Chronique

Benjamin Lackner

Last Decade

Benjamin Lackner (p), Mathias Eick (tr, voc), Jérôme Regard (b), Manu Katché (dm)

Label / Distribution : ECM

Le temps et l’espace sont comme happés par ce quartet qui engendre une approche contemporaine avec une musique qu’il faut écouter maintes fois pour en saisir les subtilités.

Benjamin Lackner réalise une œuvre où le dépouillement est mûrement réfléchi. S’agissant de son premier disque pour le label de Manfred Eicher, on pourrait s’attendre à ce qu’il s’inscrive dans une ligne esthétique prévisible, propre aux réalisations d’ECM. Ce n’est pas le cas : une mouvance féline s’installe d’emblée dans le quartet.
Ce pianiste très mélodieux a bénéficié de l’enseignement de Charlie Haden avant de voler de ses propres ailes.

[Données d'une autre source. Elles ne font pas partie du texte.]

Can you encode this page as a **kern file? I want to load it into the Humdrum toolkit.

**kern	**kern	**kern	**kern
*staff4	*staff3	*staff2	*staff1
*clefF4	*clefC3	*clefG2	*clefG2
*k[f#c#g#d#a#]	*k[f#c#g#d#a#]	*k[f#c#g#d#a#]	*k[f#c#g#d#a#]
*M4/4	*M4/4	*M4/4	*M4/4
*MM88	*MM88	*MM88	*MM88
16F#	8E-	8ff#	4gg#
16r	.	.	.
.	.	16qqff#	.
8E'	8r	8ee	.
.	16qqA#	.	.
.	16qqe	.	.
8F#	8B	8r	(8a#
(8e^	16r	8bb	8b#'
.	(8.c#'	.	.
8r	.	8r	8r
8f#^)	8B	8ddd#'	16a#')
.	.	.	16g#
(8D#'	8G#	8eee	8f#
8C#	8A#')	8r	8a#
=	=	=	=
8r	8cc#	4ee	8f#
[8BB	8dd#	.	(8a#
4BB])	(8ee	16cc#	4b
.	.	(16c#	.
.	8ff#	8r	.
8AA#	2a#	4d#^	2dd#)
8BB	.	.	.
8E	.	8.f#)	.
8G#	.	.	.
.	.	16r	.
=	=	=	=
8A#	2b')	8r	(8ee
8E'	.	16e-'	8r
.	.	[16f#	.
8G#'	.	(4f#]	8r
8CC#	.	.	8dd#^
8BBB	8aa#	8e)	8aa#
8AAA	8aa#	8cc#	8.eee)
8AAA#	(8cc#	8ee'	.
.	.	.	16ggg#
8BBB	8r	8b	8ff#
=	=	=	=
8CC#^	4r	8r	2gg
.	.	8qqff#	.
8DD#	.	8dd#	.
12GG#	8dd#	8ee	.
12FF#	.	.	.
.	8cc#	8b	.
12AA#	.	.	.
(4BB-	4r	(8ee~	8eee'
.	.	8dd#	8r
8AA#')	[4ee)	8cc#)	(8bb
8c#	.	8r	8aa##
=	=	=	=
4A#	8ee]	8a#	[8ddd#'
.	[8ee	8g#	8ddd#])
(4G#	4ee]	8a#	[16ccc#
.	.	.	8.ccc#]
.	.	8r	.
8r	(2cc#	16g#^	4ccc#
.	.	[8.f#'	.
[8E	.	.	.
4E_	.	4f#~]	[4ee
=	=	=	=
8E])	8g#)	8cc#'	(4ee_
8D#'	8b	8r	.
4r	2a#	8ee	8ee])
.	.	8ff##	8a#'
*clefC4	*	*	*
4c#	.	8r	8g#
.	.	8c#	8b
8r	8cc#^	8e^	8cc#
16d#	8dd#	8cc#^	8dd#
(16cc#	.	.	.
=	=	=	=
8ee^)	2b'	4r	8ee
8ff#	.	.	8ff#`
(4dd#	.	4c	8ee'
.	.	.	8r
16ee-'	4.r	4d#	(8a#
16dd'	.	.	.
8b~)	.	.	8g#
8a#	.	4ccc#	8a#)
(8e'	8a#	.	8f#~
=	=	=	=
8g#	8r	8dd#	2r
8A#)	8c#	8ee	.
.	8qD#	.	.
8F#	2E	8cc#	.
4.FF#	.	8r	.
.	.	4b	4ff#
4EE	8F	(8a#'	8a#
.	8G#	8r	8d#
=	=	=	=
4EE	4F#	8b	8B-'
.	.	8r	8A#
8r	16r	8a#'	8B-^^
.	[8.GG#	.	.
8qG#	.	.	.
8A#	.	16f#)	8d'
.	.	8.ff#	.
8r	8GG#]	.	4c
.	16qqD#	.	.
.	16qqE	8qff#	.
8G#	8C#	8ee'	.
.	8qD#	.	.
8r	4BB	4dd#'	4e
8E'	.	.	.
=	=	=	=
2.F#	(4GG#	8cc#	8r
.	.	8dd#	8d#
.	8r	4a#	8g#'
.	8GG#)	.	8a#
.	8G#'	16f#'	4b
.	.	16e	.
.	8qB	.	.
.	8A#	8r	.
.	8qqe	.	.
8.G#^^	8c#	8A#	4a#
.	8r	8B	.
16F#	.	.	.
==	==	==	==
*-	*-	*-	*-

Son jeu pianistique évite les clichés ; il a d’emblée saisi l’intérêt de laisser respirer sa musique. Il est assez rare qu’un pianiste leader laisse autant de place à ses partenaires. Mathias Eick devient alors la voix soliste évidente. Il n’y a guère de comparaison possible avec l’album qu’il a récemment enregistré sous son nom, « When We Leave », où il y avait une linéarité dans le son de sa trompette. Ici apparaissent des aspérités bienvenues et son lyrisme s’affirme avec un timbre chaleureux. Manu Katché est surprenant : il donne la réplique avec des figures rythmiques appropriées et ne surjoue jamais. Son adaptation aux climats qui se succèdent est parfaite, la grosse caisse ponctuant le tempo de manière énergique. Mais c’est avec son jeu aux balais qu’il nous convainc le plus, audacieux et fin à la fois.

Le pivot est sans aucun doute Jérôme Regard : sa maturité artistique en fait un soliste puissant. Il vit pleinement la musique depuis son enfance, passée dans un superbe paysage jurassien et où son père Daniel, excellent guitariste, l’a bercé de notes. Le morceau qu’il a composé et qu’il interprète seul à la contrebasse, « Émile », est enthousiasmant. L’entente entre Jérôme Regard et Benjamin Lackner n’est pas anodine puisqu’elle remonte à 2006 ; leurs interactions se ressentent en particulier dans « Hung Up On That Ghost », « Remember This », et surtout dans « Camino Cielo » composition qui une fois entendue ne nous quitte plus, et pour cause : c’est une merveille !

Last Decade s’affirme de manière admirable comme une des pierres angulaires de 2023.